Sharp rise in involuntary temporary employment at odds with talk of employees gaining more bargaining power
The CIPD responds to the latest labour market statistics from the ONS
Responding to today’s ONS figures, Gerwyn Davies, senior labour market adviser for the CIPD, the professional body for HR and people development, comments:
“The latest labour market statistics continue to send out positive signals about the underlying state of the UK jobs market. Employment levels have seen another sharp monthly increase, unemployment is down and there are record-breaking job vacancies.
“However, a closer look at the ONS figures shows that virtually all the extra jobs since the onset of the pandemic have been for temporary staff (up by 136,000 or 9%). Against an anecdotal backdrop of rising labour shortages, the proportion of the workforce in temporary employment that would like a permanent job has risen sharply during the same period (up by 134,000 or 34%).
Overall, the number of temporary workers in employment has risen to a five-year high (1.36 million) and around a third (32%) of those temporary workers would like a permanent job.
“The sharp increase in temporary employment suggests that there’s more employers can do to address rising labour shortages. Candidates want more than a job; they also want some level of security after such an uncertain period. Rather than sitting on the fence, we need employers to bite the bullet and make more permanent hires where they can, to give candidates confidence and to fill the huge number of vacancies out there.
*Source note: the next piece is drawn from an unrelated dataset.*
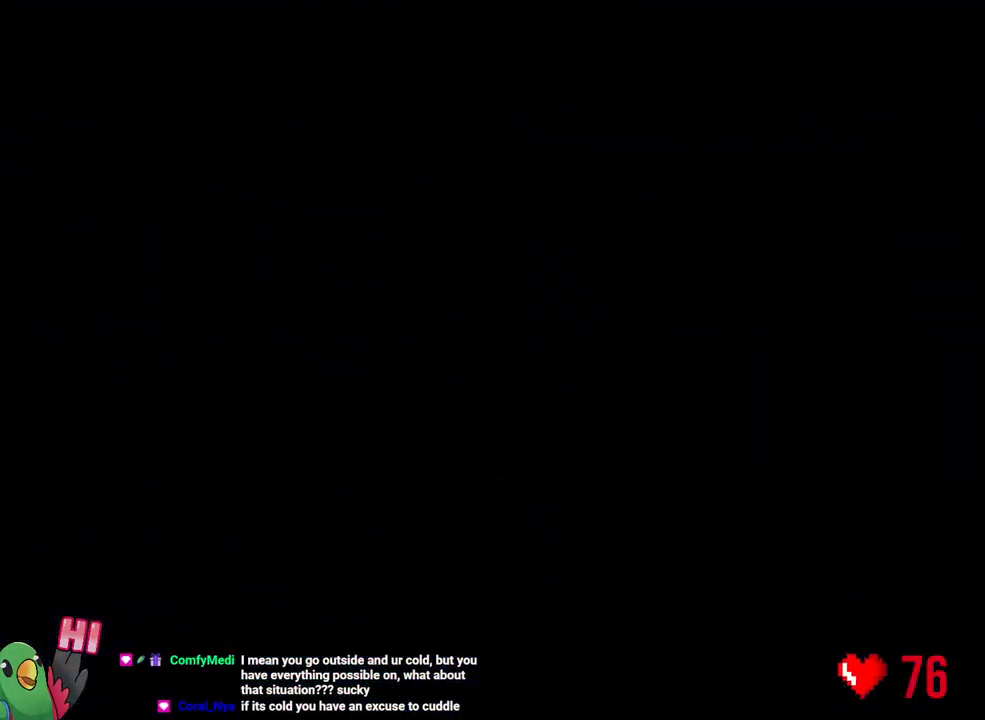
{"buttons": [], "left_stick": "center", "right_stick": "center", "events": []}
“As well as creating more permanent roles, employers should consider a range of tactics to make their roles more attractive to candidates. For example, through improved pay and working conditions and flexible working options.
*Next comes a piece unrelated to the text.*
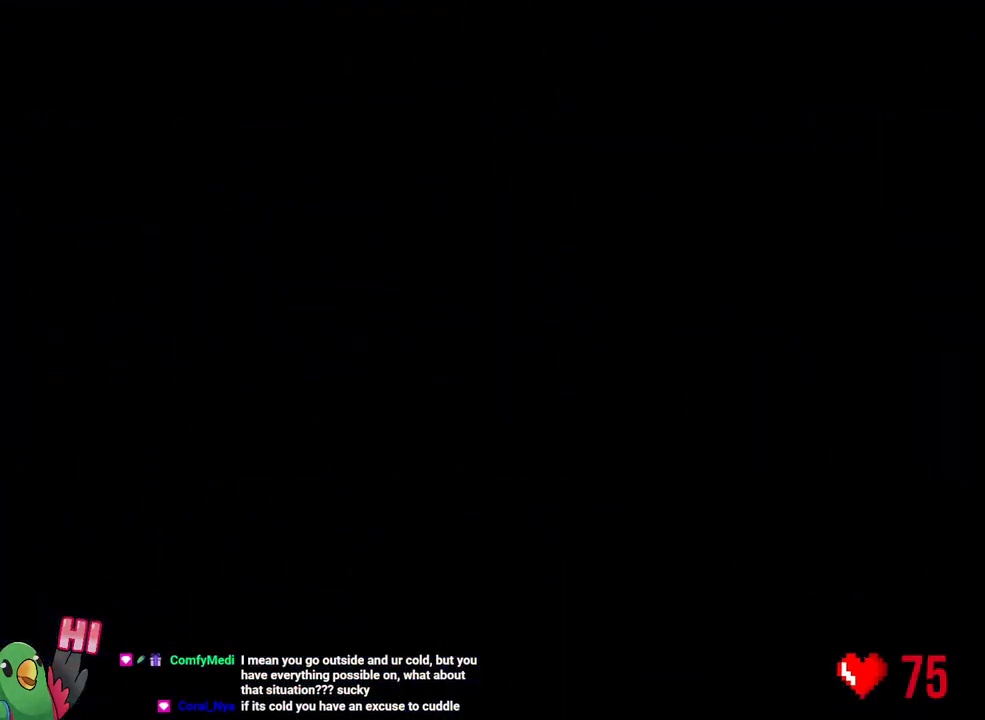
{"buttons": [], "left_stick": "center", "right_stick": "center", "events": []}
“The imminent closure of the furlough scheme also offers a timely reminder to employers that they need to be prepared to train new recruits who have been furloughed to ensure people who might not have been working for many months have the skills and confidence for their new jobs. This will also be particularly important for younger workers who have been adversely affected by the pandemic and need early chances to get their working lives off on the right foot.”